======== Data shown

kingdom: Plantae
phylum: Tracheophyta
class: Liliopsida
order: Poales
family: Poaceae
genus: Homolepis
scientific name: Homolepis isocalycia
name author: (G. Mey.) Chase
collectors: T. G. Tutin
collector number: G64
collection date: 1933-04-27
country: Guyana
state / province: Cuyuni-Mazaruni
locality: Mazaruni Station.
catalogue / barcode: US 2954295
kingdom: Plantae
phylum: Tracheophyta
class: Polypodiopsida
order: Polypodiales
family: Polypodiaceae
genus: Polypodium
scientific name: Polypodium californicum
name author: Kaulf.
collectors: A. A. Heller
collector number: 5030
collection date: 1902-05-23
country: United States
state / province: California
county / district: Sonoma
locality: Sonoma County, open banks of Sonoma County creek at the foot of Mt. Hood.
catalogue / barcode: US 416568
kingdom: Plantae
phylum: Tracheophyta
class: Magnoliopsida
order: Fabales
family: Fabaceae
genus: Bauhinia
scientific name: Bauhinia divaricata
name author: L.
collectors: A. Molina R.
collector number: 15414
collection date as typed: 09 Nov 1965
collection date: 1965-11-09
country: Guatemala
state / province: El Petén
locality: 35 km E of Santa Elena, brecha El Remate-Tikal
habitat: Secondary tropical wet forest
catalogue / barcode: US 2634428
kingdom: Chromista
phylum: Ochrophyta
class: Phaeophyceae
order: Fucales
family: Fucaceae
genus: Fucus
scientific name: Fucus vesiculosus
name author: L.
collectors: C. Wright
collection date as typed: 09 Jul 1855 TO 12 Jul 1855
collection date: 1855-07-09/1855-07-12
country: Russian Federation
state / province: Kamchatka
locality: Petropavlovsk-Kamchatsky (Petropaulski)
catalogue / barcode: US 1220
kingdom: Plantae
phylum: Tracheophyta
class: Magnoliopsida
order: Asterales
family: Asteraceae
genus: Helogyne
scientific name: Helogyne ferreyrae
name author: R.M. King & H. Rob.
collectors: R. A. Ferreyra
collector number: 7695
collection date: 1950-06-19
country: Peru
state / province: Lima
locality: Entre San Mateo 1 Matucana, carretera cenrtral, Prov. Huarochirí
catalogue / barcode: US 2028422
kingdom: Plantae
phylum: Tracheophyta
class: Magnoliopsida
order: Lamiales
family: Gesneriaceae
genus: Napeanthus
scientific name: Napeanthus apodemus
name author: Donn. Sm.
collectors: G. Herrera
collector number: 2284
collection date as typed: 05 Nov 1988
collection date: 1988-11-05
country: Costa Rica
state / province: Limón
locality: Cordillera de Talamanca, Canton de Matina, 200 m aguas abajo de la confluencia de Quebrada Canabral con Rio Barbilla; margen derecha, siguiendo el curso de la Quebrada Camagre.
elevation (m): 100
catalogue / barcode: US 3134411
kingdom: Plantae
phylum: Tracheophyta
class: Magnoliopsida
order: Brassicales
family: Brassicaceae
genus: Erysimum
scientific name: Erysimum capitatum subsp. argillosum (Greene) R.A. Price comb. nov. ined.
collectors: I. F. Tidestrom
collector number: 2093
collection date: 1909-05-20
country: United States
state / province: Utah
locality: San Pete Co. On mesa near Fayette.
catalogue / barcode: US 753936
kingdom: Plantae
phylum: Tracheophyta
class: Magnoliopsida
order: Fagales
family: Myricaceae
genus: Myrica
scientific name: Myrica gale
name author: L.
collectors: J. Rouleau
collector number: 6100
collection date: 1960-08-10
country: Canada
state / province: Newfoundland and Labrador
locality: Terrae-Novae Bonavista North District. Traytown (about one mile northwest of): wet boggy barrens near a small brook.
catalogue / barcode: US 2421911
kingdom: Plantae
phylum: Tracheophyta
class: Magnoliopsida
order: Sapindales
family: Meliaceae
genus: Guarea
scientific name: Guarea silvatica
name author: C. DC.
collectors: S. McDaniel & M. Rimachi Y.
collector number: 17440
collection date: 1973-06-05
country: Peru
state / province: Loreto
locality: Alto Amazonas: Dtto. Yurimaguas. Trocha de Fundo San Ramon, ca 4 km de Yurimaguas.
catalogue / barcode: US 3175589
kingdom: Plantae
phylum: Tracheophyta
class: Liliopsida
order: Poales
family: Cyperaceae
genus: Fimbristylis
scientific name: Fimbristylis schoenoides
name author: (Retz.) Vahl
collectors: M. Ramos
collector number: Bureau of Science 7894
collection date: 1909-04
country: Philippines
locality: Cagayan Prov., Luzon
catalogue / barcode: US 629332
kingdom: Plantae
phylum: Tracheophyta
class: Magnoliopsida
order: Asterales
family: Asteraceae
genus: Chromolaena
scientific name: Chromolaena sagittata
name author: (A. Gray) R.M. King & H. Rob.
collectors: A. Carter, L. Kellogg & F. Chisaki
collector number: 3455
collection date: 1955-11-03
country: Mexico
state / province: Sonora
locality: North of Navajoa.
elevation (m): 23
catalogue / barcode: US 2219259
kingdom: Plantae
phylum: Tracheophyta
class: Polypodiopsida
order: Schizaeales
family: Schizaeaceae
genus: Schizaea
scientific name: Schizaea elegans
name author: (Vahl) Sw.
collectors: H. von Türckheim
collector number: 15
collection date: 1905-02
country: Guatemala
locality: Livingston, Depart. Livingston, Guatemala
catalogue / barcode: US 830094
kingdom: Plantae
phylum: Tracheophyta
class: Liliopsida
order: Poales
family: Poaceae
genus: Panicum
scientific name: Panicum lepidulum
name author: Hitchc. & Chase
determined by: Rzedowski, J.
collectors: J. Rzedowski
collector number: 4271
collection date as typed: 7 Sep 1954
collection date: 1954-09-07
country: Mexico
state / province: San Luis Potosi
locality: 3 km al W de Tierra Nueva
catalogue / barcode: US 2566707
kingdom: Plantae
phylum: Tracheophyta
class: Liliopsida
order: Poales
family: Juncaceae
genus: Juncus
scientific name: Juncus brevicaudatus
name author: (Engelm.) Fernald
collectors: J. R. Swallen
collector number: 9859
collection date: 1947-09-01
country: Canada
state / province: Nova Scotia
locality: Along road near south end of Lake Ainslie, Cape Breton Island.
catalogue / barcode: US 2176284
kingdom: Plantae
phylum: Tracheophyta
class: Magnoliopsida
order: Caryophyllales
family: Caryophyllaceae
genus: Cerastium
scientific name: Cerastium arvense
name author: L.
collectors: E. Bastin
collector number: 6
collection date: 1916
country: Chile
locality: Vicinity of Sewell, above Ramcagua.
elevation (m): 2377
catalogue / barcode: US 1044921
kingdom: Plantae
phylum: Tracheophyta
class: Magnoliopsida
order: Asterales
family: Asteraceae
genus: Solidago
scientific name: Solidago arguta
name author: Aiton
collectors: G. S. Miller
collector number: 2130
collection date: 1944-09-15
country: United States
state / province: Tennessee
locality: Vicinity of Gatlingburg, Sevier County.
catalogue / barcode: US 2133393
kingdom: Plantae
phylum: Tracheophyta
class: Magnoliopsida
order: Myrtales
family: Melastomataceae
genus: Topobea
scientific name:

================

■ **Written problem**
Copy the listing above from its first line up to and including the line with "genus: Napeanthus", reproducing each line without any change.

■ **Worked answer**
kingdom: Plantae
phylum: Tracheophyta
class: Liliopsida
order: Poales
family: Poaceae
genus: Homolepis
scientific name: Homolepis isocalycia
name author: (G. Mey.) Chase
collectors: T. G. Tutin
collector number: G64
collection date: 1933-04-27
country: Guyana
state / province: Cuyuni-Mazaruni
locality: Mazaruni Station.
catalogue / barcode: US 2954295
kingdom: Plantae
phylum: Tracheophyta
class: Polypodiopsida
order: Polypodiales
family: Polypodiaceae
genus: Polypodium
scientific name: Polypodium californicum
name author: Kaulf.
collectors: A. A. Heller
collector number: 5030
collection date: 1902-05-23
country: United States
state / province: California
county / district: Sonoma
locality: Sonoma County, open banks of Sonoma County creek at the foot of Mt. Hood.
catalogue / barcode: US 416568
kingdom: Plantae
phylum: Tracheophyta
class: Magnoliopsida
order: Fabales
family: Fabaceae
genus: Bauhinia
scientific name: Bauhinia divaricata
name author: L.
collectors: A. Molina R.
collector number: 15414
collection date as typed: 09 Nov 1965
collection date: 1965-11-09
country: Guatemala
state / province: El Petén
locality: 35 km E of Santa Elena, brecha El Remate-Tikal
habitat: Secondary tropical wet forest
catalogue / barcode: US 2634428
kingdom: Chromista
phylum: Ochrophyta
class: Phaeophyceae
order: Fucales
family: Fucaceae
genus: Fucus
scientific name: Fucus vesiculosus
name author: L.
collectors: C. Wright
collection date as typed: 09 Jul 1855 TO 12 Jul 1855
collection date: 1855-07-09/1855-07-12
country: Russian Federation
state / province: Kamchatka
locality: Petropavlovsk-Kamchatsky (Petropaulski)
catalogue / barcode: US 1220
kingdom: Plantae
phylum: Tracheophyta
class: Magnoliopsida
order: Asterales
family: Asteraceae
genus: Helogyne
scientific name: Helogyne ferreyrae
name author: R.M. King & H. Rob.
collectors: R. A. Ferreyra
collector number: 7695
collection date: 1950-06-19
country: Peru
state / province: Lima
locality: Entre San Mateo 1 Matucana, carretera cenrtral, Prov. Huarochirí
catalogue / barcode: US 2028422
kingdom: Plantae
phylum: Tracheophyta
class: Magnoliopsida
order: Lamiales
family: Gesneriaceae
genus: Napeanthus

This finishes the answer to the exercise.